Albanese will not be intimidated. She spoke this week at a meeting in Bogotá of The Hague Group, formed by South Africa and Colombia, but now also including Algeria, Brazil, Spain, Indonesia, China and Qatar, among other states.
“For too long,” she said, “international law has been treated as optional, applied selectively to those perceived as weak, ignored by those acting as the powerful. This double-standard has eroded the very foundations of the legal order. That era must end.
“The world will remember what we, states and individuals, did in this moment – whether we recoiled in fear or rose in defence of human dignity. Here in Bogotá, a growing number of states have the opportunity to break the silence and revert to a path of legality by finally saying: enough. Enough impunity. Enough empty rhetoric. Enough exceptionalism. Enough complicity. The time has come to act in pursuit of justice and peace – grounded in rights and freedoms for all, and not mere privileges for some, at the expense of the annihilation of others.”

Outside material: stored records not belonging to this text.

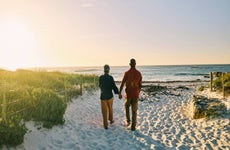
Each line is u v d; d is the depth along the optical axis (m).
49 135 7.03
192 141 7.41
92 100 14.19
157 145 7.02
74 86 16.06
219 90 15.19
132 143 7.18
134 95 8.64
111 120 9.37
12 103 7.51
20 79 15.82
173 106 14.25
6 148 5.61
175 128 8.98
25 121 7.23
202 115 10.23
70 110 10.56
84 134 7.77
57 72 25.09
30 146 6.13
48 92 8.87
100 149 6.63
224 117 9.35
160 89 26.09
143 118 10.71
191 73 97.06
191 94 20.86
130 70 8.72
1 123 5.96
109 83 8.75
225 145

Behind all of this genocidal evil is the criminal figure of Benjamin Netanyahu. Alongside him in the dock is the US President Donald Trump, who is quite separately busy systematically demolishing – aided and abetted by a disgracefully bent and ideologically motivated Supreme Court – almost every pillar of democracy in the USA.
So who is the greatest ghoul? Maybe we don’t need to decide, but rather do every single thing in our power, individually and collectively, to oppose those who have chosen to abuse power so flagrantly and in so many different, monstrous ways.
TATTERED REMNANTS
There is one other character I want to mention here: Keir Starmer. He is, of course, not at the same level of degeneracy, corruption and direct involvement in murderous violence as Putin, Netanyahu or Trump. But there is no question, either, but that he is complicit in the genocide that is taking place in Gaza.
My reading of it is that he is so pitifully determined to curry favour with Donald Trump that he will do nothing that might risk pissing off the narcissistic monster in the White House. And so he creeps around, bowing and scraping.
His silence on Israel’s butchering of just under 60,000 people (and the real figure is probably a lot higher), mostly women and children – and the murderous daily toll they are currently taking at food distribution centres – not to mention the clearly deliberate campaign of bombing into dust and debris every aspect of society in Gaza is utterly impossible to justify.
In the same spirit, the decision to proscribe Palestine Action as a terrorist organisation – which has seen priests and pensioners arrested at protests for holding simple placards saying “We Are All Palestine Action” – is an attack on democracy of which Donald Trump would himself be proud.
To say that the performance of this Labour government is the greatest betrayal ever of the guiding spirit of the party is, I suspect, to put it very mildly. The bottom line is that Keir Starmer looks increasingly likely to lead Labour into oblivion. The party needs to act now, before it is far, far too late to rescue the tattered remnants of their once proud reputation.